Maria did try to get a divorce and find a new home, but no rental agency wanted an old woman with poor credit. Her husband, he found out by rummaging through his mail. Separations are often the cause of lethal violence. Maria is on her guard. “We must rethink the solutions for these elderly women”, says Françoise Brié, director general of the National Federation of Women’s Solidarity. Its network of associations manages, among other things, 3919, a national listening platform for women victims of violence; 10.3% of calls come from people over 70. A figure that has been constantly increasing since 2016. “Even if it’s not the most affected age group, continues Françoise Brié, our network is increasingly noticing the presence of older women who have difficulty leaving their homes. They lived there for many years, socialized in the neighborhood, and it is difficult to find a solution for them. We could be inspired by our relay houses, or social residences which are shared places, but by imposing a non-mix. But it’s getting ready. In the collective, you have to go to the housing commission.

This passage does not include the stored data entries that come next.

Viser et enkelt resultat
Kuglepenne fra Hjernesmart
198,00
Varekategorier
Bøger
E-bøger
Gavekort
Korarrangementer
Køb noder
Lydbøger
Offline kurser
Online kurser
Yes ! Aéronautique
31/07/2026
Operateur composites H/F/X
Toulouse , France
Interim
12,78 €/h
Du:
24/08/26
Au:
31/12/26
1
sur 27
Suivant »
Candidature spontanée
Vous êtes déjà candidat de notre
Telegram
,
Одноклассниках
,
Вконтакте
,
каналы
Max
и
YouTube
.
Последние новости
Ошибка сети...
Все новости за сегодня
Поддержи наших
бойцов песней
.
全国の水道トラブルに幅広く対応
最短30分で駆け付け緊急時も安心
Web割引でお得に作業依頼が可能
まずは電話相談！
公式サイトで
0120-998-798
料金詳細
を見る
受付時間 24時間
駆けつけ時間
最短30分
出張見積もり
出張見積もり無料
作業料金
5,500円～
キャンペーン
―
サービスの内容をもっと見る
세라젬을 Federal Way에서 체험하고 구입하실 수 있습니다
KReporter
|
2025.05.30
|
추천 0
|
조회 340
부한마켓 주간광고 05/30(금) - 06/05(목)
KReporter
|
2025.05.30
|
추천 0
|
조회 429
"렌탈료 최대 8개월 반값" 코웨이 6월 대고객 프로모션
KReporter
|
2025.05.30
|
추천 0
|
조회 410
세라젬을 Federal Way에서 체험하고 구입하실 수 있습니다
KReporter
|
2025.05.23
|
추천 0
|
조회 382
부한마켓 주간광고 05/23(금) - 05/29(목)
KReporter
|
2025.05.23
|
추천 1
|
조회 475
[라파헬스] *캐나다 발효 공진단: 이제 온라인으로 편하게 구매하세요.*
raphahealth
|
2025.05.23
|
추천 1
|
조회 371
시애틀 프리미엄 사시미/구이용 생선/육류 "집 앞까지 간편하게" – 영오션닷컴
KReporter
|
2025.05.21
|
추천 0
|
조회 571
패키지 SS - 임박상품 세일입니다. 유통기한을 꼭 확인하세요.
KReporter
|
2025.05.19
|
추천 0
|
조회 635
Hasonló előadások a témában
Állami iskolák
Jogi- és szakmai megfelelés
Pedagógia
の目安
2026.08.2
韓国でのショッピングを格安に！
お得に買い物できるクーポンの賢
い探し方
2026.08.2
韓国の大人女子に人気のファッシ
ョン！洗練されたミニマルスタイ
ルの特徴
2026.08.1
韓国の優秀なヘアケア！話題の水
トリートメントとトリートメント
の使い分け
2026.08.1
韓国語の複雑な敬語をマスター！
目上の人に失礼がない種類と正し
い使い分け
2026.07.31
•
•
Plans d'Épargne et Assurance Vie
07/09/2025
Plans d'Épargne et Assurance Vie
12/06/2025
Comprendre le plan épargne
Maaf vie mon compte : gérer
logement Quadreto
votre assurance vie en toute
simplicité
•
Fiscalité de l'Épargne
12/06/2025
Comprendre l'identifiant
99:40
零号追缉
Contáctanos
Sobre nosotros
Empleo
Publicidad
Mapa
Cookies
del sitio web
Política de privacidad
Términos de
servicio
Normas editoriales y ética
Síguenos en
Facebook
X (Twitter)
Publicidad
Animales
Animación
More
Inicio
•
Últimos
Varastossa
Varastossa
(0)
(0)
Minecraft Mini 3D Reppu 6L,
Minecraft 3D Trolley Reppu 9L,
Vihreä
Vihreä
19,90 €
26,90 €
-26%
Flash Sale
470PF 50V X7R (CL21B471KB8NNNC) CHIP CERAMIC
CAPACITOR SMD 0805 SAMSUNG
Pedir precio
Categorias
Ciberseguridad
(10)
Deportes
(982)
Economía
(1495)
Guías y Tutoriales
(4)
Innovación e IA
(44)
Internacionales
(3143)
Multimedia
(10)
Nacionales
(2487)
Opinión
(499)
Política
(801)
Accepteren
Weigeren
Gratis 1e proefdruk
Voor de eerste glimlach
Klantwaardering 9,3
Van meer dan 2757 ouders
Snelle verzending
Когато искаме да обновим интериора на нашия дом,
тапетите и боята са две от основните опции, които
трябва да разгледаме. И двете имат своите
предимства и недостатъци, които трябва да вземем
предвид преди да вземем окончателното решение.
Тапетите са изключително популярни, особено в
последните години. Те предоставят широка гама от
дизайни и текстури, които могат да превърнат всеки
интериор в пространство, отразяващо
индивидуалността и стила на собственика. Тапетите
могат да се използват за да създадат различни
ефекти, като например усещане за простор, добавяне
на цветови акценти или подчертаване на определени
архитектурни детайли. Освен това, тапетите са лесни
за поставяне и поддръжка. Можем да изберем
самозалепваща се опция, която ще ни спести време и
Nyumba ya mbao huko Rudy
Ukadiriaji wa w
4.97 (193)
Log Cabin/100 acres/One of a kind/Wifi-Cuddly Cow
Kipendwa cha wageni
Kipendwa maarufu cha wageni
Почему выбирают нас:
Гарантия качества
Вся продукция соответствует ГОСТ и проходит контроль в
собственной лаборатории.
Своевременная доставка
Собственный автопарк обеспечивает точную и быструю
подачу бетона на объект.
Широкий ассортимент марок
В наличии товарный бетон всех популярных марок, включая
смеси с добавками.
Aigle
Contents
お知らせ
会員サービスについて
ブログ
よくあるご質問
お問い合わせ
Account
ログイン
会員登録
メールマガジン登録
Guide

In fact, these women should be able to directly access a social residence or a relay network which does not impose a time limit. »

Emergency solutions are not designed for this age group. “The hotel in the suburbs a fortnight here, three weeks there, it’s perfectly unsuitable, alert Carole Keruzore. There are specialized establishments, like retirement homes, but it’s another form of life, and you can’t get there in a hurry. Everything is already complicated, but it is even more so for older women. I dream of going to Canada to visit their specialized establishments! Everything is ergonomically thought out: cupboards that are not too high, no stairs…”

Review in our society the place of the elders

It would also be necessary to train on a large scale: general practitioners, eye specialists, hearing specialists in contact with the elderly, liberal nurses, home helpers, but also relatives, to combat prejudice, not to assimilate Mr. violence to a “normal aspect of aging”, spot the signs, make known the dedicated organizations. And above all, to review the place of the elders in society. “We have to change the traditional idea that we have of taking charge of the response to the problem of the elderly! asserts Patrizia Romito. The mantra is to keep the elderly at home, to avoid institutions. But there are situations of an old woman with a violent old husband, whom she sometimes also takes care of. And she can’t take it anymore. We could consider, for this woman, a quality retirement home. We have to reverse the idea that at home is always better. »

Since she has been attending an association, Maria has the impression of ” regain control “. “The association brings me a lot of comfort and a desire to do things that I no longer had. Being able to say stop to my partner made me want to live. I regained more confidence. I have willpower: when one has resisted one’s husband for sixty years…” For the past five years, Maria has renewed her request for social housing every year and “knock on the door of all the elect”. She proudly shows her identity card renewed in 2022. Her “maiden name” appears in bold, first “because I’m tired of being called by his name”. “It’s getting back in hand, it’s freedom”, she assures. Yet she still can’t get away from her stalker, even though “from time to time, it yells in the cottages”. Does Maria still have her whole life ahead of her?